• **WORK INSTRUCTIONS**
Return the lines below exactly, starting with the line that contains "798 1074 2.23" and stopping after the last line.

• **SUPPLIED DATA**
*****

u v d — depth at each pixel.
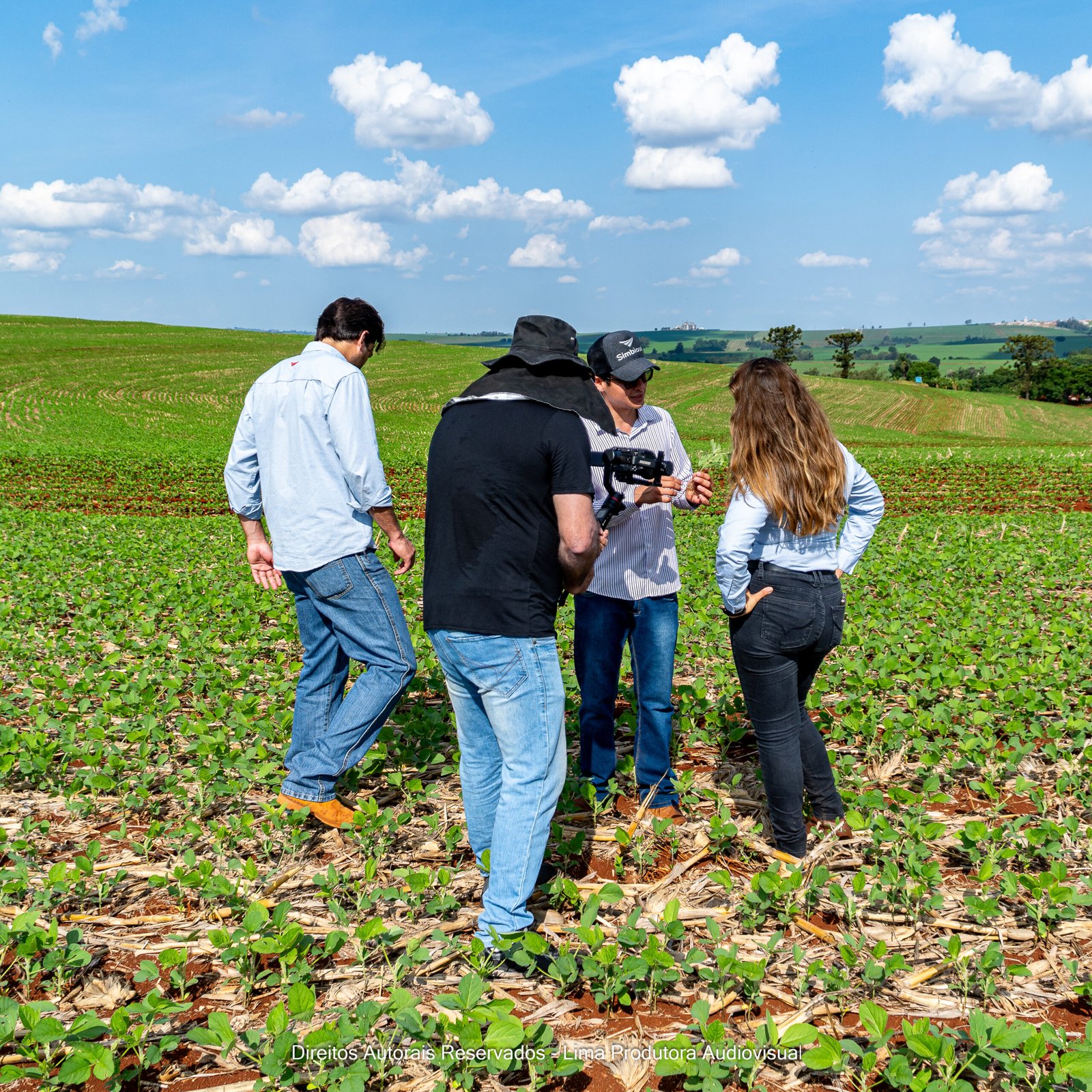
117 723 4.62
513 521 2.55
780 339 143.88
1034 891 2.74
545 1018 2.42
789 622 3.03
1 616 6.88
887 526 13.28
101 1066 2.07
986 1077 2.08
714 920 2.72
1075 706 4.52
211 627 6.59
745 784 3.98
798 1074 2.23
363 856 3.29
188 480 23.88
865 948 2.68
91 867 2.98
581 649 3.59
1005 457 30.47
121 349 77.12
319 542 3.42
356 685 3.53
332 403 3.37
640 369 3.41
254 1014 2.46
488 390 2.61
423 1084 2.18
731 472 3.05
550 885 2.97
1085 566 8.70
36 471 25.09
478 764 2.96
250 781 3.75
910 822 3.18
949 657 5.36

*****

• **PROBLEM SOLUTION**
798 1074 2.23
363 856 3.29
188 480 23.88
865 948 2.68
91 867 2.98
581 649 3.59
1005 457 30.47
121 349 77.12
319 542 3.42
356 685 3.53
332 403 3.37
640 369 3.41
254 1014 2.46
488 390 2.61
423 1084 2.18
731 472 3.05
550 885 2.97
1085 566 8.70
36 471 25.09
478 764 2.96
250 781 3.75
910 822 3.18
949 657 5.36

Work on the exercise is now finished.